**Work to be completed**:
Through the end of the data below, output every line exactly, beginning with the line that contains "micrograph displays no".

————

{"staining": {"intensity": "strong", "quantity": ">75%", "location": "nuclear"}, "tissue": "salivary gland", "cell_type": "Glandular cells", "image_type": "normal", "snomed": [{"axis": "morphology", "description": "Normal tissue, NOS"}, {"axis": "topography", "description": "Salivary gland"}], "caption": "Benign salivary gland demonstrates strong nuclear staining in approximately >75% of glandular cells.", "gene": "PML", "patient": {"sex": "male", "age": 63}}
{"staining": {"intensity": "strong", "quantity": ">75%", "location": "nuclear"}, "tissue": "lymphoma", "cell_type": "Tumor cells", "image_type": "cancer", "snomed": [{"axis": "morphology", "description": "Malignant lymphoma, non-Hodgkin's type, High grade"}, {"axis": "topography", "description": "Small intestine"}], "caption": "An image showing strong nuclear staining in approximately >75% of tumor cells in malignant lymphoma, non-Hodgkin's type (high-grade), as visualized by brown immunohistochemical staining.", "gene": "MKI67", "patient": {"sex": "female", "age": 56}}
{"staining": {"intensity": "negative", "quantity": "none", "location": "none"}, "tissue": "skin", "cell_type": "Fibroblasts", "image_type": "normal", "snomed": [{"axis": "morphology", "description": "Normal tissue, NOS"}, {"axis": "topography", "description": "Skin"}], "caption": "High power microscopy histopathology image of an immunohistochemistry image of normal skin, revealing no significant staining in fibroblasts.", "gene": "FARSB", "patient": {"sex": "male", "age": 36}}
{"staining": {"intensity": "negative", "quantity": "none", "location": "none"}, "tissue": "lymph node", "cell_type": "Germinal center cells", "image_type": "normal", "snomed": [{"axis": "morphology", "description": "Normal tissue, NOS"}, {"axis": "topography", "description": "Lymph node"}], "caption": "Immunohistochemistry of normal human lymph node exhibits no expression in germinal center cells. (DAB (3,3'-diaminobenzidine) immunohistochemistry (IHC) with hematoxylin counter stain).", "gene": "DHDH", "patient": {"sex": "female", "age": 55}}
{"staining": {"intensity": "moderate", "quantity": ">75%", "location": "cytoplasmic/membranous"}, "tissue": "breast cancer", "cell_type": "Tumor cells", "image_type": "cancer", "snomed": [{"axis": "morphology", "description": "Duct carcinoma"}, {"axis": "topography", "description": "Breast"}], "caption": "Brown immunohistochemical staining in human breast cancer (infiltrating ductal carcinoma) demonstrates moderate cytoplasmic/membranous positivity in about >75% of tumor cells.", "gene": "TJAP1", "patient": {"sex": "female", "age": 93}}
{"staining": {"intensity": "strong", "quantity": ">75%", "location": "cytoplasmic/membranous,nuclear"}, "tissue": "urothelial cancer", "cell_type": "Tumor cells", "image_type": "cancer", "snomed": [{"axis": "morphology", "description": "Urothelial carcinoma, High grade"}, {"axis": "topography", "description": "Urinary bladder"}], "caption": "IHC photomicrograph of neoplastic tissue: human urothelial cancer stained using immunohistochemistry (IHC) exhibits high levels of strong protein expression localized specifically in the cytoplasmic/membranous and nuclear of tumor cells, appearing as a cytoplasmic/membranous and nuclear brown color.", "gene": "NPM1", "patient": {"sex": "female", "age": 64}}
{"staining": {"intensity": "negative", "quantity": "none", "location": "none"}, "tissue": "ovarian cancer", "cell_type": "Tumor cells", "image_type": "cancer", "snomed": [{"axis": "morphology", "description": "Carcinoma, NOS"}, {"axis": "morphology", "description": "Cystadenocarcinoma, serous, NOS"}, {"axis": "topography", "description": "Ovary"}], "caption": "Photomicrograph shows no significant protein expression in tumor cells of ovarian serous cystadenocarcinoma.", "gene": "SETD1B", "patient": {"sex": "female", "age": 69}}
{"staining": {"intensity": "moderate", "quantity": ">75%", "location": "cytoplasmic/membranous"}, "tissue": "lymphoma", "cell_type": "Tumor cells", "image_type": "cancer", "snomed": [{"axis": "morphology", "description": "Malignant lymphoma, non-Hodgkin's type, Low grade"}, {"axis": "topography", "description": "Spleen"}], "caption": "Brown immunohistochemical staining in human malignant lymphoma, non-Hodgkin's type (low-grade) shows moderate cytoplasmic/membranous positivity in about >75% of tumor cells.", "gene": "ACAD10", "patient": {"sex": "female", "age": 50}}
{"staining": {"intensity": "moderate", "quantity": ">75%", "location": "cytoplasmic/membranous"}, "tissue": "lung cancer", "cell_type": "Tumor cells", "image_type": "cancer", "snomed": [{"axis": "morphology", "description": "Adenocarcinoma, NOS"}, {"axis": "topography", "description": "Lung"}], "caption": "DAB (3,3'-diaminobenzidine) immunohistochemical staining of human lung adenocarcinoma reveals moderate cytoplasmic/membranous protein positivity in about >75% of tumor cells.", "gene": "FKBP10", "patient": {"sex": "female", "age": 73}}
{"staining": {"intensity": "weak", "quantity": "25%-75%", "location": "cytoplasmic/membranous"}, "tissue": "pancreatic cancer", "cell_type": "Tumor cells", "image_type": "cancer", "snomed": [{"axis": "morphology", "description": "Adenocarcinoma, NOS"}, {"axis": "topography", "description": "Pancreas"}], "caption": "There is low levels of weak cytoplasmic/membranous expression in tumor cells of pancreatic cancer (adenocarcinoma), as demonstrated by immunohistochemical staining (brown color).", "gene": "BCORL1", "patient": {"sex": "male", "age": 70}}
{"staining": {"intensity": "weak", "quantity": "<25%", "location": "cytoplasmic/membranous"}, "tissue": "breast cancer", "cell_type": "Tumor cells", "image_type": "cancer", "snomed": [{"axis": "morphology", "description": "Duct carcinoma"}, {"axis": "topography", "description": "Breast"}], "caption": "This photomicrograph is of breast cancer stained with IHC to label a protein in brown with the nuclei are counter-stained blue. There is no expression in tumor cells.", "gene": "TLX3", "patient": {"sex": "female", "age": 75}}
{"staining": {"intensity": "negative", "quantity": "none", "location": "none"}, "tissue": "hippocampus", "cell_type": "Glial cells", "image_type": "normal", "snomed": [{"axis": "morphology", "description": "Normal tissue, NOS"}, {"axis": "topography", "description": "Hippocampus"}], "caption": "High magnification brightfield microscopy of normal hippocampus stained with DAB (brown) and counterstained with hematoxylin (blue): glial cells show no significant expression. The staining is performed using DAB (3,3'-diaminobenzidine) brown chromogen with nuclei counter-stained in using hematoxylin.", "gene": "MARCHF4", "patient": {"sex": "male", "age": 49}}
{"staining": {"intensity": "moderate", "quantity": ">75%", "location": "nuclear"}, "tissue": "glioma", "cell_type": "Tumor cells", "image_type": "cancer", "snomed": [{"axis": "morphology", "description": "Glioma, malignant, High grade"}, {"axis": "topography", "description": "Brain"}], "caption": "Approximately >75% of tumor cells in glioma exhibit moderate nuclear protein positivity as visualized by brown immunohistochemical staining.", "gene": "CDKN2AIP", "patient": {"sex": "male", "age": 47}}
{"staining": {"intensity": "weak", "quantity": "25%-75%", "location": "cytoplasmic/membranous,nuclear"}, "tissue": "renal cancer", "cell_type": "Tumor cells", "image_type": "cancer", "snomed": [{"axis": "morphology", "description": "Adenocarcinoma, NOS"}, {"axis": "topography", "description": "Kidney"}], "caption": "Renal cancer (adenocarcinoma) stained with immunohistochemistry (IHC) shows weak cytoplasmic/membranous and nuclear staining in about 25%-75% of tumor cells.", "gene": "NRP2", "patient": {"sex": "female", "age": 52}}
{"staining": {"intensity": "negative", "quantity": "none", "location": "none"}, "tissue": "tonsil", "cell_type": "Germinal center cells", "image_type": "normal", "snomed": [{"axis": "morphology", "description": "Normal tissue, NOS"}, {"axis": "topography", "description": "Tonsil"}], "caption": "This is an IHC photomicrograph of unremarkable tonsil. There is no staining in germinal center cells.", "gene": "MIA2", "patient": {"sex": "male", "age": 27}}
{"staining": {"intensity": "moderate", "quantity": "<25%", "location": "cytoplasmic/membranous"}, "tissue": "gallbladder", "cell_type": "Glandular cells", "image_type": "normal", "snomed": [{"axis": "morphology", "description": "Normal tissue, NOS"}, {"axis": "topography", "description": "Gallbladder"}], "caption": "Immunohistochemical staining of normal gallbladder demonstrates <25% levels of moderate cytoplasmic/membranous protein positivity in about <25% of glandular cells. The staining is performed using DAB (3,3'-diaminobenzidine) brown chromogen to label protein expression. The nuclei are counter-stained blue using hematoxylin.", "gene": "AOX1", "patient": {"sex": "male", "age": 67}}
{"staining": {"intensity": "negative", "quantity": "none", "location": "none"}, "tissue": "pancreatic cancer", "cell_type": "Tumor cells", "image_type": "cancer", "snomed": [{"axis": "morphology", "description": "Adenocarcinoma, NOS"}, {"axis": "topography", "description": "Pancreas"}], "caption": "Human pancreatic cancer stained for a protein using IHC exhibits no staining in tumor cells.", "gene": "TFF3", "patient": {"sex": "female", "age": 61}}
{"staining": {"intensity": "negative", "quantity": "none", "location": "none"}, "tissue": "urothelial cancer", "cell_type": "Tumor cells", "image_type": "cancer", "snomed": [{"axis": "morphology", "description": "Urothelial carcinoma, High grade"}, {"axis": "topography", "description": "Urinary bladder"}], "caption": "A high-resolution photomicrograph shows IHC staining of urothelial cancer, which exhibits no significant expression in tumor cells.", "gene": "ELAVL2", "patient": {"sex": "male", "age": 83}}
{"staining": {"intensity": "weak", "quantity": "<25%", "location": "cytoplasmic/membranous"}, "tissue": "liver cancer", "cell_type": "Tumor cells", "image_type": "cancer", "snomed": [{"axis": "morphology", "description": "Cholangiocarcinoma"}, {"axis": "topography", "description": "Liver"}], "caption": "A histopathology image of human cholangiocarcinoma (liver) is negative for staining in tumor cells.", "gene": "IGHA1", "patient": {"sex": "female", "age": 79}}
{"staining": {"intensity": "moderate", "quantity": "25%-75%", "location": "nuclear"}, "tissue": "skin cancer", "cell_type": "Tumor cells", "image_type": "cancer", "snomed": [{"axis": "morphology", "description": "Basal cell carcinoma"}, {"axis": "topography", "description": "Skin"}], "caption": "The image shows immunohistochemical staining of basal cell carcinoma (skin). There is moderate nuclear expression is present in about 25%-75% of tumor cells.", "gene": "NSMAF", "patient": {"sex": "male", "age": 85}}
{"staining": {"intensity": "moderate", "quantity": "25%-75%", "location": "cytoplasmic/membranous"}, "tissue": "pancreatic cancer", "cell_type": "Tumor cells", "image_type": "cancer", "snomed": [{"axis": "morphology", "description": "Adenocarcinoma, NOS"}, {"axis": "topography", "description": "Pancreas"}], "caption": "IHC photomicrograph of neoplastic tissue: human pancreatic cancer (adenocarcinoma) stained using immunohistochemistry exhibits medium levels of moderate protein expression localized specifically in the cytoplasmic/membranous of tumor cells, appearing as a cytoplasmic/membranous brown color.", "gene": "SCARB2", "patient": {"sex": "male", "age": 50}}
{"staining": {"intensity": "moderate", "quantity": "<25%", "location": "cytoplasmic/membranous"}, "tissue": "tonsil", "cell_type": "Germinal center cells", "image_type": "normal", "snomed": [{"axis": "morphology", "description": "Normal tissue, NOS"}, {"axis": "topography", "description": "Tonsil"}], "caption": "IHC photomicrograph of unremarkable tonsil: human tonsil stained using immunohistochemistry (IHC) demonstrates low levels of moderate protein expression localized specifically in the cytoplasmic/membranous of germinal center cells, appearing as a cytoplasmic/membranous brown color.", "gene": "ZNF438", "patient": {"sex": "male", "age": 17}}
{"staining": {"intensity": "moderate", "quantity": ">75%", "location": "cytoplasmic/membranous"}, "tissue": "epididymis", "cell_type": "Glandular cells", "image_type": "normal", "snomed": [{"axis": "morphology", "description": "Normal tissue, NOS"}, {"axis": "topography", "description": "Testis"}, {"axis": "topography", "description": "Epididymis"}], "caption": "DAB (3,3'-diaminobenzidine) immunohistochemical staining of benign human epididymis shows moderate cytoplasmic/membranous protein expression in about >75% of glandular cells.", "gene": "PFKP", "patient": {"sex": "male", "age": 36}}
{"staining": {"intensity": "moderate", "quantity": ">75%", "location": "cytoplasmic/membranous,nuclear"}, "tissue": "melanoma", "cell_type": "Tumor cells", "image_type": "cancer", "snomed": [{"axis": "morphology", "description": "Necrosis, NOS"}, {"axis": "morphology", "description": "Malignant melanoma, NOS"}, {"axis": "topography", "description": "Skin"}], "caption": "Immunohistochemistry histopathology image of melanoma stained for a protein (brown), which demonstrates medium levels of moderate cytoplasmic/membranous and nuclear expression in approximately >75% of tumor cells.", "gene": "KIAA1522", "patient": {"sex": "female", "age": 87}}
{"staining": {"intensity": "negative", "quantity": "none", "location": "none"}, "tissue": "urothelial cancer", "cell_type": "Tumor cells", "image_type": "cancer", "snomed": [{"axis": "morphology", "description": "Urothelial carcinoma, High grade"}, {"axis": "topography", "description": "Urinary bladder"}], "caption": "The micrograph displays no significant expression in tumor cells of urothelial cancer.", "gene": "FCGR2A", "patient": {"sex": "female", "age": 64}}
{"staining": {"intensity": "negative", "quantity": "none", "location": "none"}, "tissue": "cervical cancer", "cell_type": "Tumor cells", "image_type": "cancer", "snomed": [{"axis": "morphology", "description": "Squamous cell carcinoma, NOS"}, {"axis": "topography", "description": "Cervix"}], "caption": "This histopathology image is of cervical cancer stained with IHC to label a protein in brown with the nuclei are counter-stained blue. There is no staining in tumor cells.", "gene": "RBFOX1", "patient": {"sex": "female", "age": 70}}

————

**Problem solution**:
{"staining": {"intensity": "negative", "quantity": "none", "location": "none"}, "tissue": "urothelial cancer", "cell_type": "Tumor cells", "image_type": "cancer", "snomed": [{"axis": "morphology", "description": "Urothelial carcinoma, High grade"}, {"axis": "topography", "description": "Urinary bladder"}], "caption": "The micrograph displays no significant expression in tumor cells of urothelial cancer.", "gene": "FCGR2A", "patient": {"sex": "female", "age": 64}}
{"staining": {"intensity": "negative", "quantity": "none", "location": "none"}, "tissue": "cervical cancer", "cell_type": "Tumor cells", "image_type": "cancer", "snomed": [{"axis": "morphology", "description": "Squamous cell carcinoma, NOS"}, {"axis": "topography", "description": "Cervix"}], "caption": "This histopathology image is of cervical cancer stained with IHC to label a protein in brown with the nuclei are counter-stained blue. There is no staining in tumor cells.", "gene": "RBFOX1", "patient": {"sex": "female", "age": 70}}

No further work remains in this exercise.